In his recent decision, Justice Singh held that the daughter’s evidentiary submissions failed to raise a triable issue of fact, and he granted defendants’ motion for summary judgment dismissing the complaint for lack of standing:

Defendants have shown that on February 10, 2009, via the Transfer Agreement, [the daughter’s] one third ownership interest in the LLC was transferred to [Member A] and, therefore, she no longer has an interest in the LLC. Moreover, defendants have shown that, although the Transfer Agreement provides that her interest could be repurchased for $10, if [the father] made two timely payments of $95,000, [the father] did not make those payments.

Justice Singh also held that his prior ruling, affirmed on appeal, denying the daughter’s motion to amend the complaint to allege lack of enforceability of the transfer agreement, was a decision “on the merits,” and therefore, was binding as the “law of the case.”

Based on his finding that the daughter received valid consideration for the assignment of her LLC interest, Justice Singh concluded:

[The daughter’s] claims, accruing in 2010, that defendants breached the LLC’s operating agreement, breached their fiduciary duty, breached their duty of good faith and fair dealing, and were unjustly enriched to her detriment, must be dismissed because she had no interest in the LLC in 2010. Further, she has no standing to bring a derivative action, on behalf of the LLC, for any alleged misdeed in 2010. Likewise, her claims for injunctive relief due to defendants’ alleged misdeeds, must also be dismissed. In sum, the complaint must be dismissed in its entirety.

The daughter did not walk away completely empty handed. The defendants conceded that, under the transfer agreement, she was entitled to approximately $3,000 plus interest representing her one-third share of the LLC’s cash flow during the repayment period of her father’s debt to Member A.


There are lessons for both litigators and transactional attorneys in this case.

For litigators, the most obvious lesson is not to rely on unsworn, much less unsigned, witness statements in opposition to a summary judgment motion. Such “evidence” has no probative value and will be ignored by the court.

Another takeaway for litigators concerns the filing of the lawsuit in the name of the father as guardian for his daughter. The father, after all, was the apparent sole beneficiary of the transfer of his daughter’s membership interest as security for the father’s settlement agreement with Member A, which the father apparently breached by failing to pay the $190,000. Certainly it gives the appearance of the father wanting to eat his cake and have it too. If nothing else, the optics would have been better if the mother had filed suit as the daughter’s guardian, assuming her willingness and ability to do so.

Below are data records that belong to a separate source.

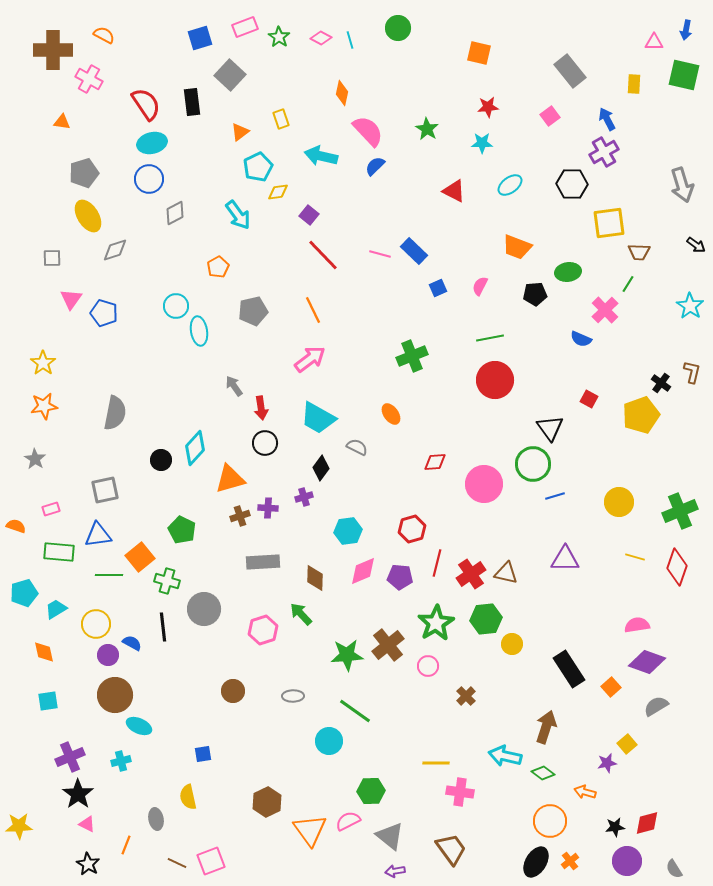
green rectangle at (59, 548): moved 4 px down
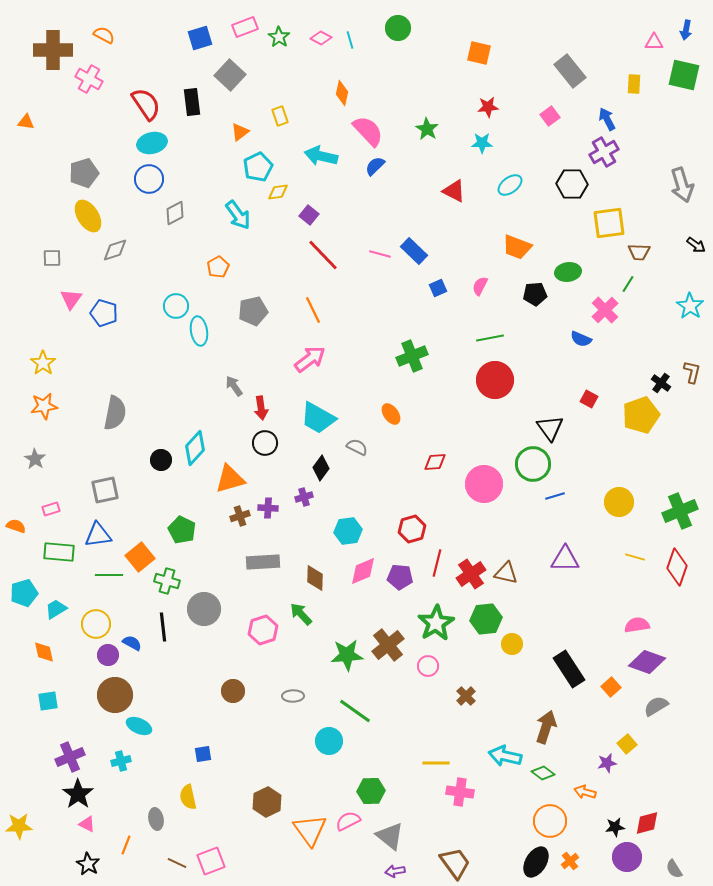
yellow rectangle at (281, 119): moved 1 px left, 3 px up
orange triangle at (62, 122): moved 36 px left
brown trapezoid at (451, 849): moved 4 px right, 14 px down
purple circle at (627, 861): moved 4 px up
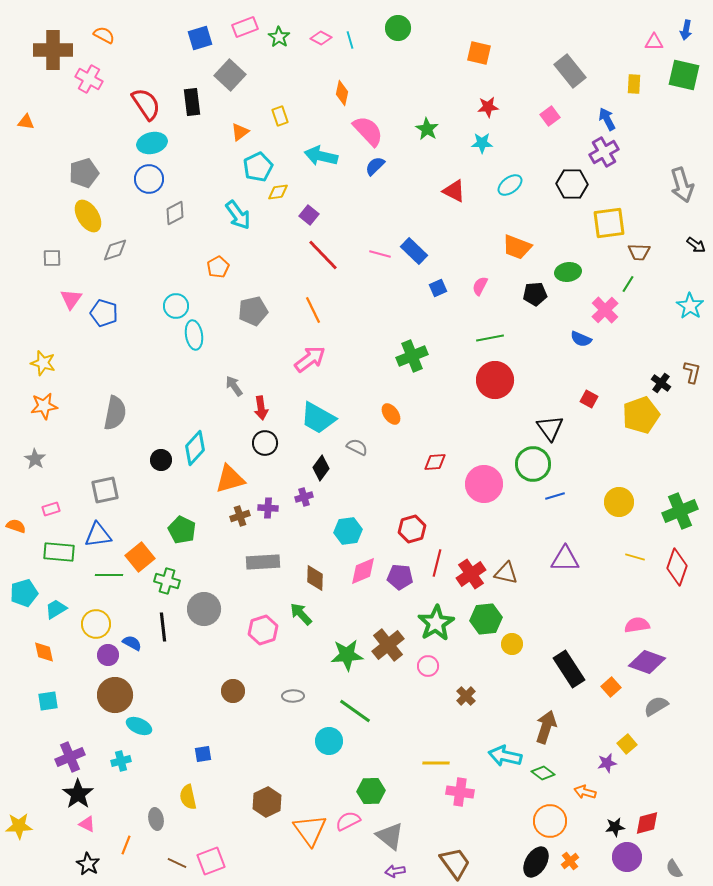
cyan ellipse at (199, 331): moved 5 px left, 4 px down
yellow star at (43, 363): rotated 20 degrees counterclockwise
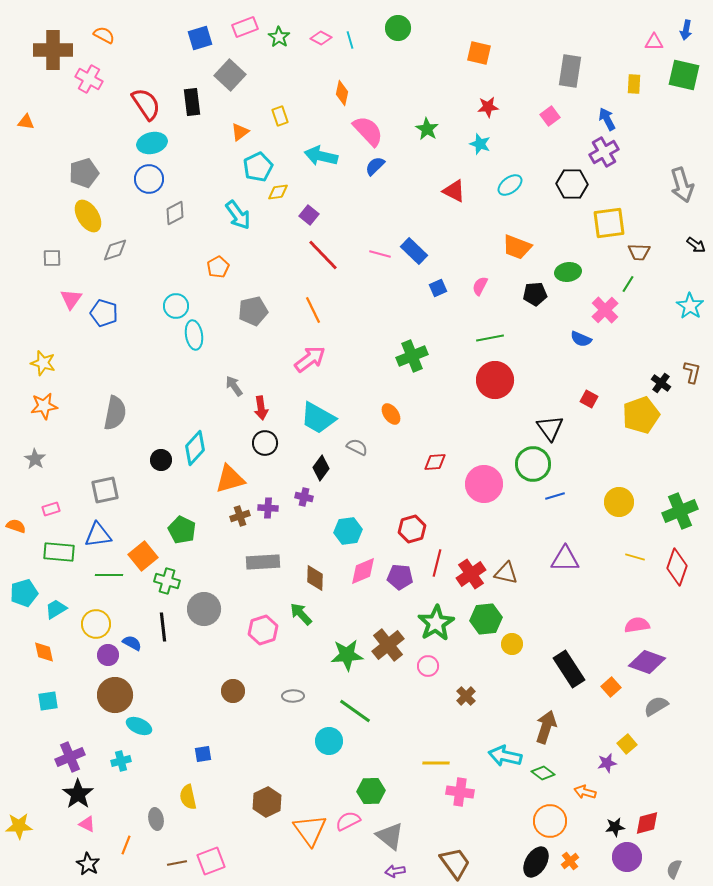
gray rectangle at (570, 71): rotated 48 degrees clockwise
cyan star at (482, 143): moved 2 px left, 1 px down; rotated 20 degrees clockwise
purple cross at (304, 497): rotated 30 degrees clockwise
orange square at (140, 557): moved 3 px right, 1 px up
brown line at (177, 863): rotated 36 degrees counterclockwise
gray semicircle at (674, 869): rotated 54 degrees clockwise
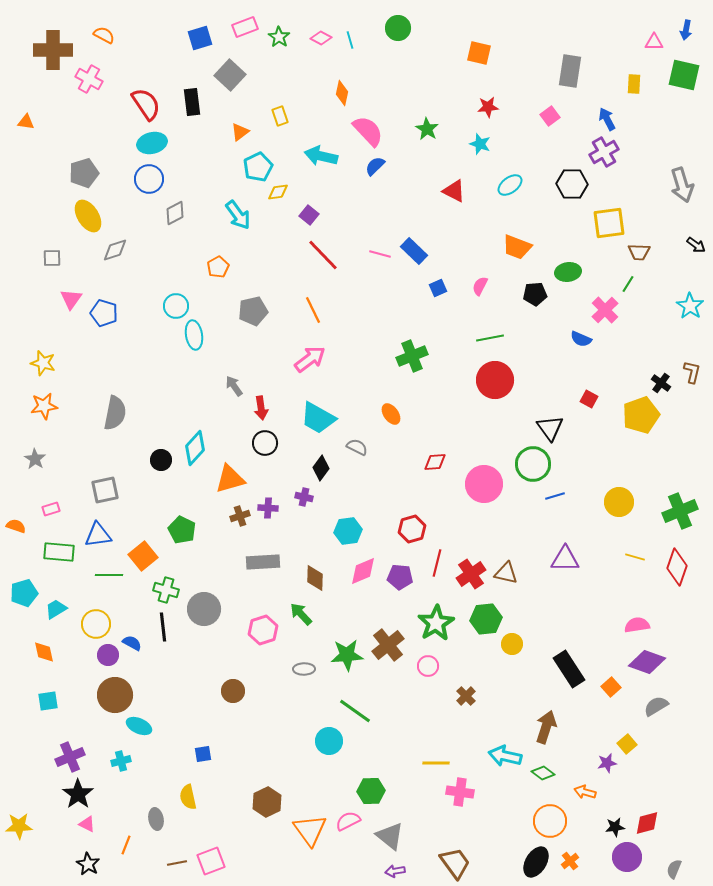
green cross at (167, 581): moved 1 px left, 9 px down
gray ellipse at (293, 696): moved 11 px right, 27 px up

For transactional attorneys, the case presents a highly unorthodox form of debt securitization with greatly elevated risk for the daughter notwithstanding her contingent right to repurchase her membership interest upon the father’s satisfaction of the debt. The transfer agreement signed by the wife imposed no restrictions on the voting and management rights appurtenant to the transferred interest other than transactions out of the ordinary course of the LLC’s business. It’s not even clear that the LLC’s sole realty asset couldn’t have been sold during the repayment period in light of the LLC operating agreement’s purpose clause which expressly contemplates conveyance of the realty.

Instead one would expect to see the daughter’s certificated LLC interest placed in escrow and pledged as collateral security for the father’s repayment to Member A rather than an outright transfer. A pledge of collateral security also would protect the pledgor’s equity interest to the extent its value exceeds the debt obligation.

One also would expect, for Member A’s protection, the simultaneous making of the father’s settlement agreement and the daughter’s assignment instead of the latter a day after the former, and a more detailed and substantive recitation of the consideration received by the daughter, better evidencing the benefit flowing to her from Member A’s forbearance from bringing suit against her father.